American Towers will pay cash for the masts in Spain, Germany, Brazil, Peru, Chile and Argentina.
Telefónica intends to sell European and Latin American towers for €7.7 billion to American Towers. The operator’s stake in the towers is held by its subsidiary Telxius Telecom in which KKR and Pontegadea are also stakeholders.
The towers are in three of its four core markets – Spain, Germany and Brazil, which were designated as such in its five-point plan announced in November 2019.

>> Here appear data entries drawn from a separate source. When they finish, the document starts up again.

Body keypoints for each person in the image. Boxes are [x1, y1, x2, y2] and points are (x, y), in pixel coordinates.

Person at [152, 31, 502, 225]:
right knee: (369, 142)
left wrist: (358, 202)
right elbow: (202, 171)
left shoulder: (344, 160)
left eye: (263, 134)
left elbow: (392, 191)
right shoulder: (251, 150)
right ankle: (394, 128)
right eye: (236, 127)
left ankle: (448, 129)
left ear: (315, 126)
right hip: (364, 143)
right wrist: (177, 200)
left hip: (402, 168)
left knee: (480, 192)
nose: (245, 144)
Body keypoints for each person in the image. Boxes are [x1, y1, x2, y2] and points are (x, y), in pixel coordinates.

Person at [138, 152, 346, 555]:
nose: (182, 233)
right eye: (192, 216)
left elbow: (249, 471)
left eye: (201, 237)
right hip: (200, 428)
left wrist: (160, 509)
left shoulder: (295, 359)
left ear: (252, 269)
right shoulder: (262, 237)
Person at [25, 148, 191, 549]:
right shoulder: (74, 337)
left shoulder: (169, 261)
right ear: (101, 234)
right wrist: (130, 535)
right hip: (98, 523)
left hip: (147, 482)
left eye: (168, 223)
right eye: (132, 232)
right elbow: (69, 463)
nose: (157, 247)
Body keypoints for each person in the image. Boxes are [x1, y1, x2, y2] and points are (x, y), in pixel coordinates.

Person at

In its fourth key market, the UK where it operates under the O2 UK brand, its towers are held in a joint venture with Vodafone called Cornerstone Telecommunications Infrastructure Limited.
Reducing exposure
The Spanish operator has been looking for ways to reduce its exposure to Latin American markets, apart from Brazil, where its profits have nose-dived in recent years, as outlined in its five-point plan.

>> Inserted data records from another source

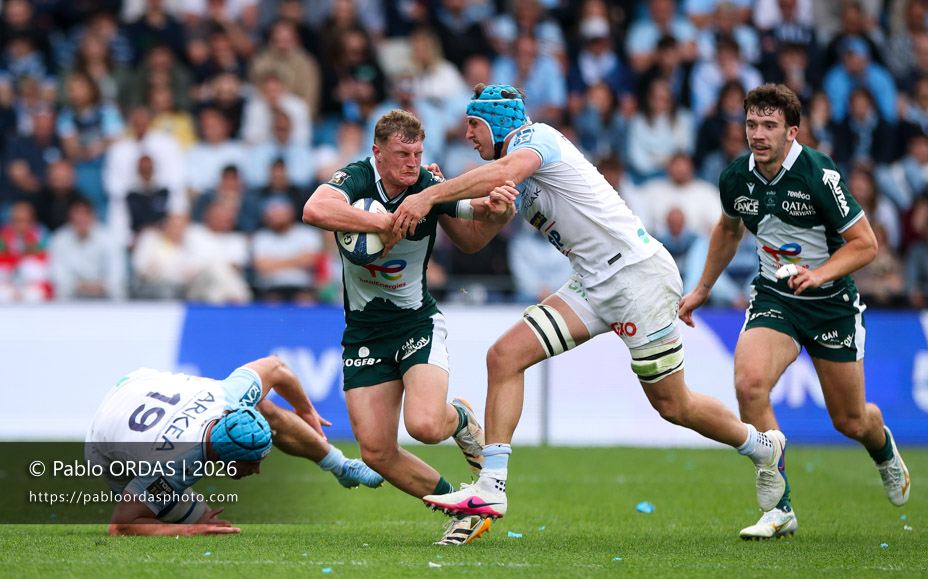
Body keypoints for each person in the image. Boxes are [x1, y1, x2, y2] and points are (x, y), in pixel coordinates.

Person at [392, 84, 788, 538]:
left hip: (637, 278)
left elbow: (502, 168)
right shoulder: (512, 177)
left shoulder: (535, 138)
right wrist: (445, 205)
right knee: (504, 357)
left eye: (473, 125)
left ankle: (761, 447)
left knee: (674, 405)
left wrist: (429, 194)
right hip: (593, 282)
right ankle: (491, 486)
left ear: (498, 123)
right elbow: (475, 238)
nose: (467, 135)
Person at [678, 83, 910, 539]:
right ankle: (778, 507)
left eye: (769, 125)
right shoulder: (734, 177)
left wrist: (819, 274)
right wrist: (703, 287)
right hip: (775, 297)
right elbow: (728, 231)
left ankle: (881, 446)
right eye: (751, 124)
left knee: (850, 421)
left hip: (830, 307)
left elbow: (866, 244)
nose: (758, 134)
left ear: (792, 131)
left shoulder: (818, 174)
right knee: (749, 384)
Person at [302, 109, 517, 546]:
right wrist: (383, 222)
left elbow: (473, 238)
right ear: (377, 152)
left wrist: (497, 214)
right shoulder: (357, 179)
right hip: (363, 332)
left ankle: (459, 419)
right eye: (402, 153)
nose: (412, 163)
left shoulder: (429, 187)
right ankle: (458, 505)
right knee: (377, 452)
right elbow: (313, 209)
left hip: (416, 321)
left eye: (418, 153)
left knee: (424, 426)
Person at [85, 356, 383, 536]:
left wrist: (304, 409)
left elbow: (276, 366)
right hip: (104, 445)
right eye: (251, 463)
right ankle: (187, 516)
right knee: (194, 520)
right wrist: (190, 529)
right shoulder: (170, 469)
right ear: (226, 457)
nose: (257, 470)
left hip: (141, 384)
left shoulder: (232, 397)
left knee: (264, 408)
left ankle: (341, 465)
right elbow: (122, 525)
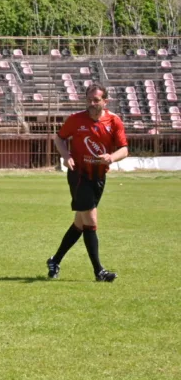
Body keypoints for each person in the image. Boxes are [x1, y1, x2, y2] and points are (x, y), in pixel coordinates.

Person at [45, 84, 128, 282]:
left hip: (99, 177)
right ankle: (99, 271)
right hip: (79, 176)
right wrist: (66, 156)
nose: (92, 103)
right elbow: (59, 138)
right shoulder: (76, 119)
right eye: (89, 100)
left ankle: (55, 260)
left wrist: (111, 157)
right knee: (91, 220)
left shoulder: (114, 121)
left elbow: (124, 149)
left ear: (105, 101)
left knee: (80, 223)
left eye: (96, 100)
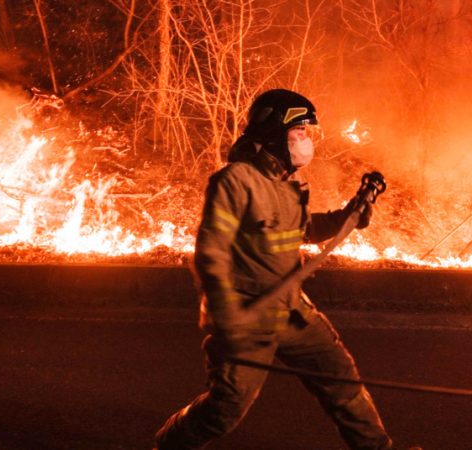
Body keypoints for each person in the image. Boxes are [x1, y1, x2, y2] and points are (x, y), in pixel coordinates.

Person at [155, 89, 393, 450]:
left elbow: (304, 231)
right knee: (225, 409)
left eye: (307, 134)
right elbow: (211, 253)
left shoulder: (288, 184)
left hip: (293, 311)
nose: (306, 141)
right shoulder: (235, 181)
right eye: (299, 132)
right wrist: (227, 314)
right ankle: (170, 444)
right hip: (248, 317)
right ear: (273, 134)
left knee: (341, 384)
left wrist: (350, 215)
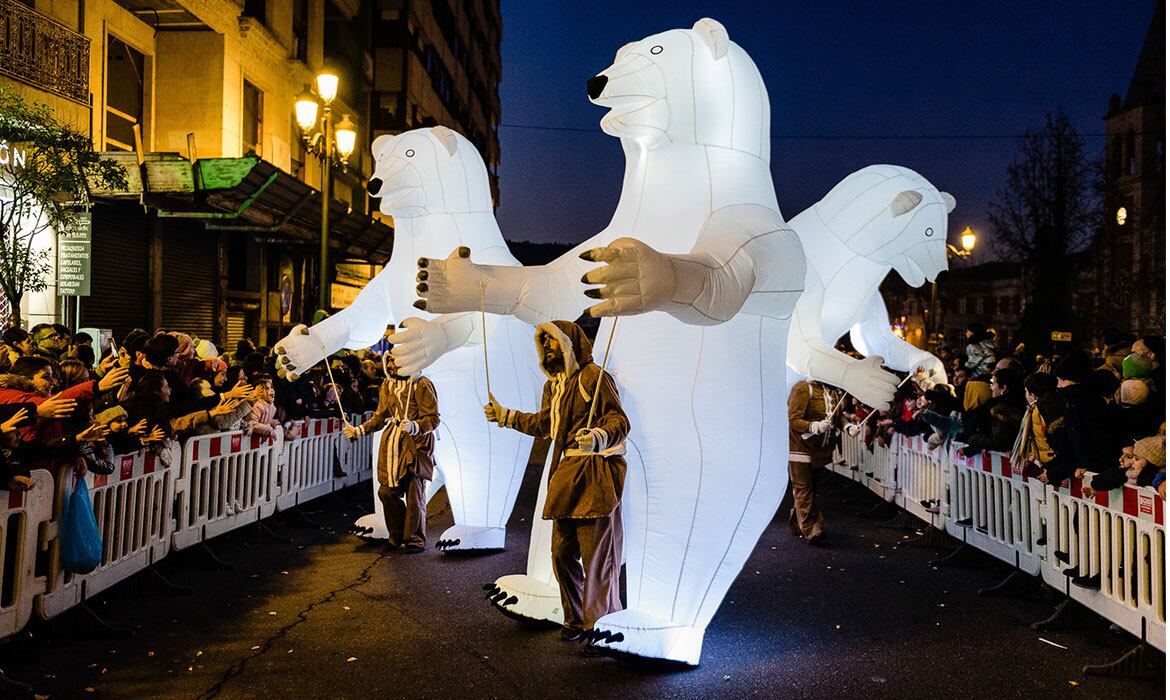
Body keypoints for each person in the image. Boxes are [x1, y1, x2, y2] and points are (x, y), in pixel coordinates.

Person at [484, 320, 629, 648]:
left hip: (594, 475)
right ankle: (575, 618)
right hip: (565, 477)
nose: (548, 347)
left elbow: (618, 420)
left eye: (552, 341)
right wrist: (505, 416)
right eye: (543, 342)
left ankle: (599, 630)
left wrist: (598, 436)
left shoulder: (594, 377)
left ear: (569, 344)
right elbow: (544, 424)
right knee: (561, 553)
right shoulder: (554, 387)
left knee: (597, 559)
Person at [344, 355, 439, 553]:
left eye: (395, 362)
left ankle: (414, 539)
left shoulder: (422, 384)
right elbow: (380, 416)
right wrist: (359, 430)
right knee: (386, 492)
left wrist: (415, 426)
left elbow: (433, 418)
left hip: (416, 445)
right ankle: (396, 534)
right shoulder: (388, 384)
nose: (391, 366)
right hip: (392, 445)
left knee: (414, 495)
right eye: (389, 363)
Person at [786, 380, 838, 543]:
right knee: (803, 488)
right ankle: (812, 529)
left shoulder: (832, 391)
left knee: (811, 489)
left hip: (818, 450)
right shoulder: (802, 388)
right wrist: (812, 425)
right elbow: (793, 419)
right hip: (799, 448)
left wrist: (848, 425)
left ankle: (796, 522)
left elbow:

About 30,722 tower sites will be sold in two separate transactions to the US group, one handling the European sale and the other the Latin American properties.
A statement, translated from Spanish, read, “The Telefonica Group operators will maintain the current leases agreements of the towers signed with the companies sold subsidiaries of Telxius Telecom SA so that these operators will continue to provide their services in similar terms to the current ones”.
Doubling down on debt
Telefónica said it plans to use the proceeds of the sale, from which it expects a capital gain of about €3.5 billion, to reduce its net financial debt by €4.6 billion. Telefónica group’s debt stood at €36.7 billion when it announced its Q3 2020 results at the end of October.
The operator has already sold its towers in markets including Ecuador and Colombia.
The President of Telefónica, José María Álvarez-Pallete, said that the group’s focus now would be on, “our most ambitious objectives: the integration of O2 with Virgin in the United Kingdom, the purchase of Oi’s mobile assets in Brazil and the reduction debt”.